Lancée en septembre 2016, la revue Mémoires
en jeu / Memories at Stake en est aujourd’hui à son 8e numéro. Elle doit son double
titre au fait que non seulement tous les articles comportent un résumé en
anglais, mais qu’elle publie des articles jugés essentiels parus dans cette
langue. (Des ouvrages en langue étrangère font également l’objet de comptes rendus.)
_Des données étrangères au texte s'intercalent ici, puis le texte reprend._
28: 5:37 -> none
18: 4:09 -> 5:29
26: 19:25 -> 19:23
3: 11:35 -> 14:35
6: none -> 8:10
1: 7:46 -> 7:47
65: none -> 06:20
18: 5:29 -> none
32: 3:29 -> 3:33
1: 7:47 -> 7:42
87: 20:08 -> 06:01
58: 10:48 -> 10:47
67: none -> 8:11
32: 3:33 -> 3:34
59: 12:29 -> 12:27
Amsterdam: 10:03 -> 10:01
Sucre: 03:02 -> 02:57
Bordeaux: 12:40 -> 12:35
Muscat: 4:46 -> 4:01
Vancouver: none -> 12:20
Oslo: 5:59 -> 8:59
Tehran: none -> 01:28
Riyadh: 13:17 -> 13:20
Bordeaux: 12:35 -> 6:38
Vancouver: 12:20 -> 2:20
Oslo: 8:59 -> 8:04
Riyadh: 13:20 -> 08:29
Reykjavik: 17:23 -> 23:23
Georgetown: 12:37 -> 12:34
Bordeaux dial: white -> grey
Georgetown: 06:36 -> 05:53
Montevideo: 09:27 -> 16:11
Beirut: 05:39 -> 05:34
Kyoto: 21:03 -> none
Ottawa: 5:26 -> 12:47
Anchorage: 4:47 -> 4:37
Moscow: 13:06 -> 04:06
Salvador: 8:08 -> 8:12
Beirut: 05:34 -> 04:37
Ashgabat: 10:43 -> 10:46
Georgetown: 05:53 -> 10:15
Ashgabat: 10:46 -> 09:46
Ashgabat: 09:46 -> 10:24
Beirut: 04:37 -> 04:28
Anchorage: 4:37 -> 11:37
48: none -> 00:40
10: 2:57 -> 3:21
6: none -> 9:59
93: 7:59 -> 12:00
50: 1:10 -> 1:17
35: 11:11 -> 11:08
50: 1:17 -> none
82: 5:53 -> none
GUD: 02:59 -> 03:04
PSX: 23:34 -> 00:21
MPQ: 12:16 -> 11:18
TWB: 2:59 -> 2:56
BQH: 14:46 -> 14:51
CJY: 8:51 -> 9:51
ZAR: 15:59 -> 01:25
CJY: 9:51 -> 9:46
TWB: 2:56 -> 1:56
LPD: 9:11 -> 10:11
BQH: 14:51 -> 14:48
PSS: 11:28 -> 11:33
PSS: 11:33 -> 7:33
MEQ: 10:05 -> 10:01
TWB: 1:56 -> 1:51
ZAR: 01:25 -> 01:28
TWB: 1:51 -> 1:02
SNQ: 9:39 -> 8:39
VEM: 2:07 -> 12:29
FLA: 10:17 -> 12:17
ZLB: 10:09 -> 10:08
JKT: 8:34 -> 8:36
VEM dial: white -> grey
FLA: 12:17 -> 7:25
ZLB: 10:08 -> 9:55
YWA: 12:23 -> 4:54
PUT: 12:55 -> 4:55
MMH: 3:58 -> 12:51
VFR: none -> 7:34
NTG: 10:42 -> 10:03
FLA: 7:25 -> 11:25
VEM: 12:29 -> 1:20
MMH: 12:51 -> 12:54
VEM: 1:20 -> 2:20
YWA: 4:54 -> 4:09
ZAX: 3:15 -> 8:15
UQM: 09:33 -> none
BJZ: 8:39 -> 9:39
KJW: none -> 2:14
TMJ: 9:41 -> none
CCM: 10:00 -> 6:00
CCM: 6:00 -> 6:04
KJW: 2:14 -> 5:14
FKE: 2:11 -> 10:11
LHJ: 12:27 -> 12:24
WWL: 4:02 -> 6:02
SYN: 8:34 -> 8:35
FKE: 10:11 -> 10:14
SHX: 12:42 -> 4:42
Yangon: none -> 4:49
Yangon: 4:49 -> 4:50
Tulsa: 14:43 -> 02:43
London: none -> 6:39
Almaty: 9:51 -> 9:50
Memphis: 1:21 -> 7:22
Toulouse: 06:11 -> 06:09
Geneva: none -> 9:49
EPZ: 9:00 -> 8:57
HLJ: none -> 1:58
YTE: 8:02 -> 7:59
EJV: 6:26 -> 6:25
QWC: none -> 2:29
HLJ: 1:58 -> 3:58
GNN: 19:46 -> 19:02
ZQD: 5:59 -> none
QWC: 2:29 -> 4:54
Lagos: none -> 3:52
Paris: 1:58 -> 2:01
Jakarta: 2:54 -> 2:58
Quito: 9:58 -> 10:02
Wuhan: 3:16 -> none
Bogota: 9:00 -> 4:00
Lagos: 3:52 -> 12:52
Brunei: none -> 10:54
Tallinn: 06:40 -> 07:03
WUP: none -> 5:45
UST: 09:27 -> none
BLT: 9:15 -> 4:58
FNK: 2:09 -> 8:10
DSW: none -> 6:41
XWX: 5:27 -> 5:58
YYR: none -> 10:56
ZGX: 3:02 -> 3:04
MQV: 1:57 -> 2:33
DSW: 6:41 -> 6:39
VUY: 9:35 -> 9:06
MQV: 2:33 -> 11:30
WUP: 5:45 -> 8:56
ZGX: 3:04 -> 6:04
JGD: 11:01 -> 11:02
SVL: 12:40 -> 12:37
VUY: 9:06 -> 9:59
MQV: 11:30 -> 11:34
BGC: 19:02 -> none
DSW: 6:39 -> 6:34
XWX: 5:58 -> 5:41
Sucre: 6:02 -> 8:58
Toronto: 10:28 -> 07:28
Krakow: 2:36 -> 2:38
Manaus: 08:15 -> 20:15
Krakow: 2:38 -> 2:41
Comme son nom l’indique, la revue est dédiée à la mémoire dont l’émergence dans
l’espace public et dans le champ académique s’est imposée au cours des
dernières décennies. Sont abordés bien entendu ses rapports avec le récit
historique et historien, mais aussi la façon dont elle se reflète dans la
créativité artistique (littérature, cinéma, production artistique plastique,
muséographie etc.).
Mémoires en jeu se dit « Revue critique interdisciplinaire et multiculturelle sur
les enjeux de mémoire » et ceci n’a rien d’une formule convenue. Dans la
rubrique « Actualités » du numéro 8, on trouvera la critique qui ne
mâche pas ses mots du livre Les
Amnésiques de la journaliste Géraldine Schwarz sur lequel Carola
Haehnel-Mesnard se serait sans doute bien dispensée d’écrire si cette fausse confrontation
avec le papy nazi n’avait fait l’objet de tant d’éloges de la presse et même
reçu en 2018 le Prix du livre européen. Le jury se serait-il contenté de la
belle couverture rétro ? Il faut dire que la mode est aux récits
« perso », même parmi les nôtres. (Parfois ça marche.) Mais on
trouvera surtout un entretien de Meïr Waintreter avec Philippe Mesnard
(directeur de la revue) sur « Antisémitisme, antisionisme et/ou
mémoires », qui remet les idées en place, une discussion autour du concept
de « mémoire multidirectionnelle » de Michael Rothberg dont le site de la revue permet l’écoute de l’interview intégrale (en anglais), une mise au point sur le
génocide au Cambodge, un dossier
proposant une encyclopédie des mots relatifs à la mémoire, leur évocation
selon les contextes, les époques et les pays, un inédit du professeur Pawel
Machcewicz, directeur du Musée de la Seconde Guerre mondiale à Gdansk de 2008 à
2017 – sans compter un détour par le siège de l’Alcazar de Tolède en 1936 ou
encore le siège de Leningrad (1941-1944), autant de lieux où les commémorations
peuvent se révéler des pièges. On touche ici le point névralgique lorsque
l’histoire officielle l’emporte sur une mémoire embarrassante dont elle veut
précisément se débarrasser. Dans d’autres cas, cela peut être l’inverse, la
mémoire collective (pour parler vite) entravant le travail de l’historien(ne). Analyser
ces cas de figures est le travail de base de Mémoires en jeu qui ne doit laisser aucun(e) historien(ne)
indifférent(e).
Appuyée sur le site sus mentionné, la revue offre régulièrement
entretiens vidéo et promenades à travers les expositions. On ne saurait que
trop recommander aux collègues, enseignants en lycées et universités, de
demander l’abonnement à leur bibliothèque, médiathèque et autres services
communs de documentation. Elles/ils y
trouveront support à leur enseignement comme à leurs propres recherches et aussi
un grand plaisir de lecture à l’instar de l’auteure (qu’on me pardonne, mais
« autrice », je n’y arrive pas !) de ces lignes.